Code: df = day df$season = as.factor(df$season) tsk = makeRegrTask(data = df, target = "cnt") mod = train("regr.svm", tsk) computeAME(mod, df, "season")

Error: Error in contrasts <-(*tmp*, value = contr.funs[1 + isOF[nn]]) : contrasts can be applied only to factors with 2 or more levels

abethman commented 5 years ago

I am having a similar problem (different error message though) computing AMEs for a factor variable, but in my case I am using random forest instead of SVM,

Minimal Example:

tsk <- makeRegrTask(data = iris, target = "Sepal.Length")
mod <- train(makeLearner("regr.randomForest"), tsk)
computeAME(mod, data = iris, features = c("Sepal.Width"), at = list(Sepal.Width = c(2,3,4)))
computeAME(mod, data = iris, features = c("Species"))

Error:

Error in predict.randomForest(.model$learner.model, newdata = .newdata,  : 
  Type of predictors in new data do not match that of the training data.
giuseppec commented 5 years ago

@scholbeck can you try making a PR that fixes this? Would be great!

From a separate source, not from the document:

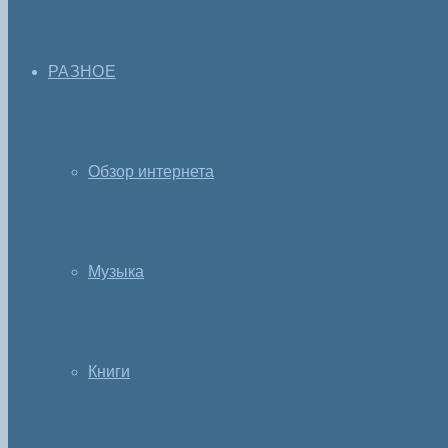
РАЗНОЕ
Обзор интернета
Музыка
Книги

scholbeck commented 5 years ago

@scholbeck can you try making a PR that fixes this? Would be great!

Yes, I'm looking into it. Concerning the issue @abethman mentioned, I'm suspecting a problem with setting the levels of the newly created factor variable (Species in this case).

scholbeck commented 5 years ago

I fixed the issue and opened a PR.

giuseppec commented 5 years ago

Merged. Will close this issue here, please check and reopen if something unexpected happens.